繊細な早坂さんは楽しむことを知らない
 普通電車を見送り、次にやってくる快速電車を待つために先頭に立つと、後方はすぐに長蛇の列になる。周囲の喧騒が気になって、イヤホンをつけると、お気に入りの音楽を聴きながら、線路をぼんやりと眺めた。

 イヤホンから流れるのは、男性ボーカリストのバラード曲。歌詞に散りばめられた言葉の数々が、疲れ切った奈江を勇気づける。

 生きていていいんだよ。彼の声を聞くと、どこからか、そんな優しい声が聞こえてくる気がする。
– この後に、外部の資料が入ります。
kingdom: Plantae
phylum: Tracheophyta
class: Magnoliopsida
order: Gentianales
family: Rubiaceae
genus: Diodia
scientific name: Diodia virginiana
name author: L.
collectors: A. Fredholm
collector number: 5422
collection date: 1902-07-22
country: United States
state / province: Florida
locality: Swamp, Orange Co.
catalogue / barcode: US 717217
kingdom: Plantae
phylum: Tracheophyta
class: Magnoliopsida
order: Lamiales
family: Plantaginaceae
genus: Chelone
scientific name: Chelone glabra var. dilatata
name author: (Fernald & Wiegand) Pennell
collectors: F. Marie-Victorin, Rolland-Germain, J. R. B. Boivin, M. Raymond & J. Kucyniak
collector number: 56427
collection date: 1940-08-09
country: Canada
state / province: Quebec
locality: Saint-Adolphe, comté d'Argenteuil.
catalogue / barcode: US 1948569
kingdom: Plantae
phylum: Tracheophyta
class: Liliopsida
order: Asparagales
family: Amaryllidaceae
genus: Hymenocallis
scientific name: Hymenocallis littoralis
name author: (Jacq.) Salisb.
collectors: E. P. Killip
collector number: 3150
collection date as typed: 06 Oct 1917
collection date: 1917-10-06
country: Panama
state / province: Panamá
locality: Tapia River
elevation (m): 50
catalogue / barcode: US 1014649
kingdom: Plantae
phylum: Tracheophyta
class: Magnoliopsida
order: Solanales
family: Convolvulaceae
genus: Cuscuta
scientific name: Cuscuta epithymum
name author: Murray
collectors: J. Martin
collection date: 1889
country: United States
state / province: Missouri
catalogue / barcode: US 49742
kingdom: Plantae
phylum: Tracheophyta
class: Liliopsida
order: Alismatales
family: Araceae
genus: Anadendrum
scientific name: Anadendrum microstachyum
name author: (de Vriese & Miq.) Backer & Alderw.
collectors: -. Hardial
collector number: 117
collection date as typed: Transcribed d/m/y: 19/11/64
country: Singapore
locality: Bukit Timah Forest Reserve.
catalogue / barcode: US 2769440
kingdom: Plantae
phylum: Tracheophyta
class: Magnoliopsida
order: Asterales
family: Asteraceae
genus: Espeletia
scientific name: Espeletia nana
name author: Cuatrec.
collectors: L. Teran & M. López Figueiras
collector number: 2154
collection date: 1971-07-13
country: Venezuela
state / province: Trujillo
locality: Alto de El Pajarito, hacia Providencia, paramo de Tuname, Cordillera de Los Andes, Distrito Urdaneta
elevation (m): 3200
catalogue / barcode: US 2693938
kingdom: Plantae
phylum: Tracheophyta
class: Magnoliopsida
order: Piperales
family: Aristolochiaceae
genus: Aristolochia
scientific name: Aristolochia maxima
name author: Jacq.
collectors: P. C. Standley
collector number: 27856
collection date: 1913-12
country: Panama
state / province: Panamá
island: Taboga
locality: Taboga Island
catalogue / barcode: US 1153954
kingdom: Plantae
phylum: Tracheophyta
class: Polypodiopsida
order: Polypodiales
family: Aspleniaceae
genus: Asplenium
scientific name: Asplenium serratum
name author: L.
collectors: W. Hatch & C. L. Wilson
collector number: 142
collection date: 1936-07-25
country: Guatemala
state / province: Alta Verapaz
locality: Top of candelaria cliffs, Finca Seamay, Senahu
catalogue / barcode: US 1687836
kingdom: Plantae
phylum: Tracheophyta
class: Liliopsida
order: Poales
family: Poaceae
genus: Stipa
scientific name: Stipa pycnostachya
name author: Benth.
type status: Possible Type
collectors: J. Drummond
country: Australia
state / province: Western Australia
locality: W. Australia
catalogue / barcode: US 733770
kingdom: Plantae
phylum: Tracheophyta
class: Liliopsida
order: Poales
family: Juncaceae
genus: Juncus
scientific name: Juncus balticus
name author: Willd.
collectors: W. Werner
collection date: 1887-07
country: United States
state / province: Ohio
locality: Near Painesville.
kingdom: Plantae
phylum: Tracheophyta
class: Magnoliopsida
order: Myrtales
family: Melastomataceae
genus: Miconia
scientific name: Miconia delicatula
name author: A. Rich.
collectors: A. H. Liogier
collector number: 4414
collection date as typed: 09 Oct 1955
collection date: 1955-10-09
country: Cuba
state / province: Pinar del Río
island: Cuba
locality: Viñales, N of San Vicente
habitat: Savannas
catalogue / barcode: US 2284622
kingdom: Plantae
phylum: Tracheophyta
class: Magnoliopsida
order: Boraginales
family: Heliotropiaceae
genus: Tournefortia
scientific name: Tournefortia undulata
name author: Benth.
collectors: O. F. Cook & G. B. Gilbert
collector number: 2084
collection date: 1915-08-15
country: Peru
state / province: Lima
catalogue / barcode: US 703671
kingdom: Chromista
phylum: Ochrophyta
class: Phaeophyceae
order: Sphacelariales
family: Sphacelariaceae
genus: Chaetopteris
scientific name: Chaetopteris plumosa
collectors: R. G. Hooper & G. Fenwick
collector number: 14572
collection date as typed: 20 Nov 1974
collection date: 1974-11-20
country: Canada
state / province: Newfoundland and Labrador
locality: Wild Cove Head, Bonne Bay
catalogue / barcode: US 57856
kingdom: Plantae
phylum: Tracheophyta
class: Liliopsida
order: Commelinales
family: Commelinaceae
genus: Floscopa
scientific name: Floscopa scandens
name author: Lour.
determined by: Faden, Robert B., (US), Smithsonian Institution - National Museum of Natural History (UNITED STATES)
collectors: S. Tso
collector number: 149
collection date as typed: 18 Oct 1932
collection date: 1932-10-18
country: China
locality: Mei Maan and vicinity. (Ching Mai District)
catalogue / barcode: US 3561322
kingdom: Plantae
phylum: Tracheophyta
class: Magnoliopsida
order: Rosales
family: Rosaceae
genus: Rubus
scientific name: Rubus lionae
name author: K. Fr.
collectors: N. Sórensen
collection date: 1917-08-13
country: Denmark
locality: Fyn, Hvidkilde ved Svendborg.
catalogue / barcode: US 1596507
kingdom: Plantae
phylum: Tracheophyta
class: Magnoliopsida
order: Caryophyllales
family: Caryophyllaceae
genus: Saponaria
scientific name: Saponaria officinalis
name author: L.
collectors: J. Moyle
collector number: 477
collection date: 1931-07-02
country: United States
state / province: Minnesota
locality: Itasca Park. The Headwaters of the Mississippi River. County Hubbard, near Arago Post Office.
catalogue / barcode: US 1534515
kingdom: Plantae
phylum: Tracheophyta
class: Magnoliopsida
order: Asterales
 しかし、すぐに思考が音楽を遠ざける。蒸し暑い夏の夜に、何をやっているのだろう。誰とでも分け隔てなく話す後輩に付き合って、仕事のグチにあいづちを打ったり、評判のいい彼に、頑張ってるよね、とねぎらいの声をかけてあげるだけでいいのに、こそこそと逃げるようにして、暑いホームで過ごすなんて、自分でもあきれてしまう。

 こんなめんどくさい性格に付き合って、もう二十七年になる。短期大学を卒業後、運良く不動産会社に就職できた頃は、性格を変えようと同期との交流に積極的に参加していたが、いつの頃からか疲れ果てて無理がきかなくなり、同期が異動や退社でいなくなった今では、とっつきにくい事務の人という立場を固守するようになってしまった。